Friend SH bought me the most wonderful label maker as a Valentine's day present and with it I labeled all the cords in my kitchen so I can leave all appliances unplugged and only plug in when I actually use them. I bought a clothesline to line dry my clothes using the heater that is running in the house as my dryer. I sit in the dark for 10 minutes a day. I have unplugged all stereo equipment, all TV equipment during the week (since we never watch anyways) and have basically tried to reduce the energy consumption, planned or unplanned from the house.
Guess what. I'm almost on track. I'm almost on track to meet my energy goal. I am a few units off, according to my PGE webpage where I've been tracking it, but I went from "not on track to meet your goal" to "almost on track" in about two weeks. And can I tell you? Achieving that end result has been nothing short of exciting. It's WONDERFUL to get there. It feels GREAT to move, even if it is as silly as getting a stinking energy credit. I'll take that feeling of success to the bank, thank you very much.
Now, I made this tofu dish the first time, and really wasn't happy with the flavor.

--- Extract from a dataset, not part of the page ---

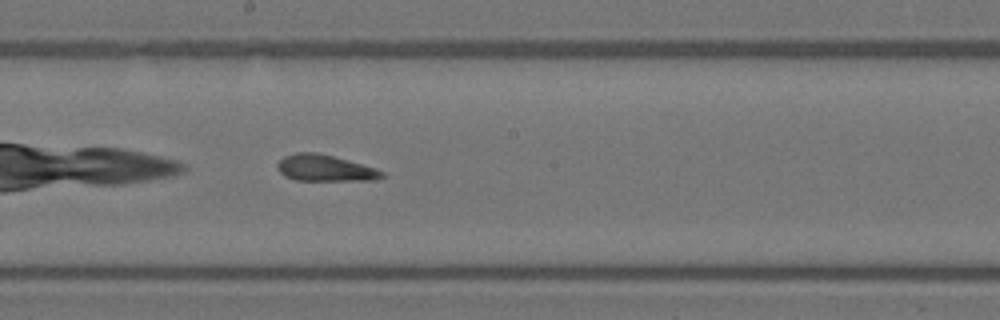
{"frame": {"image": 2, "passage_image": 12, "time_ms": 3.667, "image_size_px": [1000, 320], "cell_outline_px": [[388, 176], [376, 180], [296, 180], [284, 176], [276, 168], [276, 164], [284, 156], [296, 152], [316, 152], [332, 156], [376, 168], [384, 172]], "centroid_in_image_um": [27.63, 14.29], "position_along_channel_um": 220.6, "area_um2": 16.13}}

I mean, it tasted good, was tasty, but the flavor combination that I was looking for in my head somehow didn't make it onto the plate, so I decided to try again. This time, when I tried again, I found the flavor that I wanted and the enjoyment I had missed out on the last time.
It's been nice this week, getting reminded that when you try, try hard at something, and give it your all - good things happen from your effort. The energy credit? More meaningful because I've been working at it. The tofu dish? Better because I had to try again to make it. I love it when life gives back as much as you put in.
Honey Soy Tofu Stir Fry
Serves 6
Ingredients
2 packages of 14 oz to 16 oz firm tofu
3 tablespoons vegetable oil
¼ onion, finely chopped
4 scallions, cut into 2 inch lengths
3 tablespoon soy sauce
2 tablespoon honey
1 tablespoon sake
1 tablespoon finely chopped garlic
1 tablespoon grated ginger
1 teaspoon to 1 tablespoon sambal oelek (ground chili peppers) - up to you depending on your heat
preference
1 teaspoon sesame oil
1 teaspoon sesame seeds
A large pinch of black pepper
Method
Cut tofu into 1 inch cubes. Place tofu on paper towels and allow water to drain from tofu, for about 10 minutes.

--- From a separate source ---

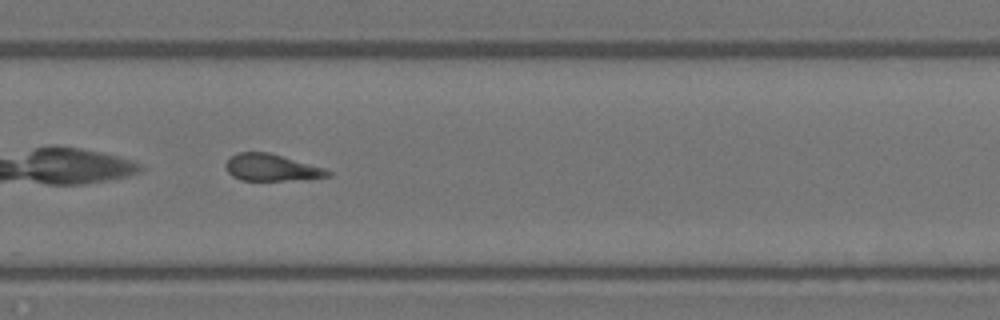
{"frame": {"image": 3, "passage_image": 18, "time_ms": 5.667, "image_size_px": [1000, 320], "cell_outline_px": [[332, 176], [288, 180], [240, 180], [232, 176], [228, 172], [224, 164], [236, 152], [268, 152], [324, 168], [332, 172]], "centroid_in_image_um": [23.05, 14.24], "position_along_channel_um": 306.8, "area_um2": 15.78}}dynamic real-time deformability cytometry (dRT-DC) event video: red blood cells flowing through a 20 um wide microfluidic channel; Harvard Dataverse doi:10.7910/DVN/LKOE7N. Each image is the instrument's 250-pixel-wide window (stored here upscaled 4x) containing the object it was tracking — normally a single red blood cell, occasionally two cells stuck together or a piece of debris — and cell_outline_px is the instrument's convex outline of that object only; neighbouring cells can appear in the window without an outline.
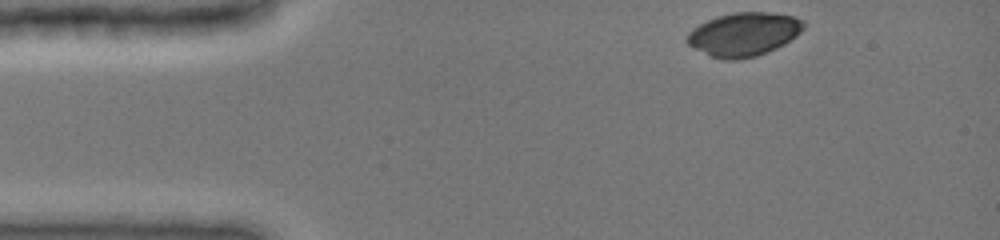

In a small bowl mix together soy sauce, honey, sake, garlic, ginger and sambal oelek. Set aside.
Heat heavy skillet or wok over medium high heat. Add oil. When oil begins to shimmer, add tofu carefully, watching for splatters. Be careful! You can be hit with oil. Begin browning tofu on all sides, until most sides are golden brown. Total cooking time is about 8 to 10 minutes, until tofu is golden. Remove tofu from oil using a slotted spoon, and drain on paper towels.

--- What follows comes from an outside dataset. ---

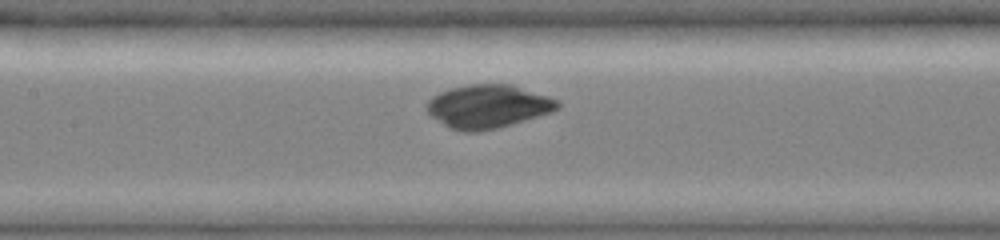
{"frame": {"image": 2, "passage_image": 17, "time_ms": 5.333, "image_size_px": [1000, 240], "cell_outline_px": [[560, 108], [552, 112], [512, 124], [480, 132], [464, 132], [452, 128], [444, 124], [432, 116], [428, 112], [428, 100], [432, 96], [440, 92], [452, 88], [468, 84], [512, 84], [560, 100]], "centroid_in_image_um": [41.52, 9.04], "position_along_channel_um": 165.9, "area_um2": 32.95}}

Reduce heat to medium and in the same pan, same oil, add onions and scallions, and cook until fragrant, about 1 minute. Add soy sauce mixture and cook, until sauce is reduced down and slightly thickened, about 2 minutes. Add tofu and mix together, until tofu is all coated. Drizzle sesame oil, sprinkle sesame seeds and black pepper and do one more final toss.
Serve with rice. Enjoy.
Printable recipe
One perfect morsel.



3 comments:
Joanne, normally I'm not a big fan of tofu chunks, but I love what you've done with these! The color, the texture, and flavors - I could easily be persuaded =) I have featured this post in today's Friday Food Fetish roundup. Let me know if you have any objections and thanks as ever for the inspiration...
This was delicious! I halved the tofu and added some chopped bok choy and snow peas for some veggies, instead. Thanks for sharing.
Still trying to find a way to get my family to like tofu. Perhaps this one will work! Thanks for the recipe!